## Exercise requirements:
In full and word for word, copy the records that follow.

Saved entries

--- START ---

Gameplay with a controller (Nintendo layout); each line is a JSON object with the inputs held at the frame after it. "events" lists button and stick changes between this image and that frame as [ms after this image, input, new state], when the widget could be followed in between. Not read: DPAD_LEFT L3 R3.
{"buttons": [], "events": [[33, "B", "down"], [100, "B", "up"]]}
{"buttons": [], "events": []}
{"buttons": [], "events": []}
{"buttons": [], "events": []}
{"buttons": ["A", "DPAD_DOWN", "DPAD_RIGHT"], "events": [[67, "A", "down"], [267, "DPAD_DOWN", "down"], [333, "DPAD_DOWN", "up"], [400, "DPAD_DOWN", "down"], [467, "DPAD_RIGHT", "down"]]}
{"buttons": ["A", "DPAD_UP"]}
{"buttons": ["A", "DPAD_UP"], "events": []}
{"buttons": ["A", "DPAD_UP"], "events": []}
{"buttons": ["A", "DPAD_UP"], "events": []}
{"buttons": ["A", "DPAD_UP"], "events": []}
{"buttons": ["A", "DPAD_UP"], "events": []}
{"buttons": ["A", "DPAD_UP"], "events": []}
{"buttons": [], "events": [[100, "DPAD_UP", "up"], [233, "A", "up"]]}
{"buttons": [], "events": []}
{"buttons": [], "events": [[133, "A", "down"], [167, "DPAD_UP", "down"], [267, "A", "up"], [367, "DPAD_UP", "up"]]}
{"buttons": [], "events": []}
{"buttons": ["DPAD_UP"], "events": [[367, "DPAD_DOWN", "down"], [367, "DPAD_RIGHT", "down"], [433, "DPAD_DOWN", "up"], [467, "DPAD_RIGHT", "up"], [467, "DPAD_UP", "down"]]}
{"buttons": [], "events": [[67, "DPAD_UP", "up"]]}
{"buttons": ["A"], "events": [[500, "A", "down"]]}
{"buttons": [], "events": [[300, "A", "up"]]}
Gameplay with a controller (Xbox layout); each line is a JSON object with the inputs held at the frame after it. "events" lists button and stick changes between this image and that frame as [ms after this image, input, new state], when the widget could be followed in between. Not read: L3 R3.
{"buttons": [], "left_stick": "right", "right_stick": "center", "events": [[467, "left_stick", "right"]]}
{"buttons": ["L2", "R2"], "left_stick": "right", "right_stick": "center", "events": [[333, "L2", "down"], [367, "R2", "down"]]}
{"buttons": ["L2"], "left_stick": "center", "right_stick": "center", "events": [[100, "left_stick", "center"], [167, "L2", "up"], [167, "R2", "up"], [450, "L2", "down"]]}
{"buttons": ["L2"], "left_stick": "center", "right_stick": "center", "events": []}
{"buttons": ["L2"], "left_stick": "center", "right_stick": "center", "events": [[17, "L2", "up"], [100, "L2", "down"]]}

--- END ---

## Answer:
Gameplay with a controller (Nintendo layout); each line is a JSON object with the inputs held at the frame after it. "events" lists button and stick changes between this image and that frame as [ms after this image, input, new state], when the widget could be followed in between. Not read: DPAD_LEFT L3 R3.
{"buttons": [], "events": [[33, "B", "down"], [100, "B", "up"]]}
{"buttons": [], "events": []}
{"buttons": [], "events": []}
{"buttons": [], "events": []}
{"buttons": ["A", "DPAD_DOWN", "DPAD_RIGHT"], "events": [[67, "A", "down"], [267, "DPAD_DOWN", "down"], [333, "DPAD_DOWN", "up"], [400, "DPAD_DOWN", "down"], [467, "DPAD_RIGHT", "down"]]}
{"buttons": ["A", "DPAD_UP"]}
{"buttons": ["A", "DPAD_UP"], "events": []}
{"buttons": ["A", "DPAD_UP"], "events": []}
{"buttons": ["A", "DPAD_UP"], "events": []}
{"buttons": ["A", "DPAD_UP"], "events": []}
{"buttons": ["A", "DPAD_UP"], "events": []}
{"buttons": ["A", "DPAD_UP"], "events": []}
{"buttons": [], "events": [[100, "DPAD_UP", "up"], [233, "A", "up"]]}
{"buttons": [], "events": []}
{"buttons": [], "events": [[133, "A", "down"], [167, "DPAD_UP", "down"], [267, "A", "up"], [367, "DPAD_UP", "up"]]}
{"buttons": [], "events": []}
{"buttons": ["DPAD_UP"], "events": [[367, "DPAD_DOWN", "down"], [367, "DPAD_RIGHT", "down"], [433, "DPAD_DOWN", "up"], [467, "DPAD_RIGHT", "up"], [467, "DPAD_UP", "down"]]}
{"buttons": [], "events": [[67, "DPAD_UP", "up"]]}
{"buttons": ["A"], "events": [[500, "A", "down"]]}
{"buttons": [], "events": [[300, "A", "up"]]}
Gameplay with a controller (Xbox layout); each line is a JSON object with the inputs held at the frame after it. "events" lists button and stick changes between this image and that frame as [ms after this image, input, new state], when the widget could be followed in between. Not read: L3 R3.
{"buttons": [], "left_stick": "right", "right_stick": "center", "events": [[467, "left_stick", "right"]]}
{"buttons": ["L2", "R2"], "left_stick": "right", "right_stick": "center", "events": [[333, "L2", "down"], [367, "R2", "down"]]}
{"buttons": ["L2"], "left_stick": "center", "right_stick": "center", "events": [[100, "left_stick", "center"], [167, "L2", "up"], [167, "R2", "up"], [450, "L2", "down"]]}
{"buttons": ["L2"], "left_stick": "center", "right_stick": "center", "events": []}
{"buttons": ["L2"], "left_stick": "center", "right_stick": "center", "events": [[17, "L2", "up"], [100, "L2", "down"]]}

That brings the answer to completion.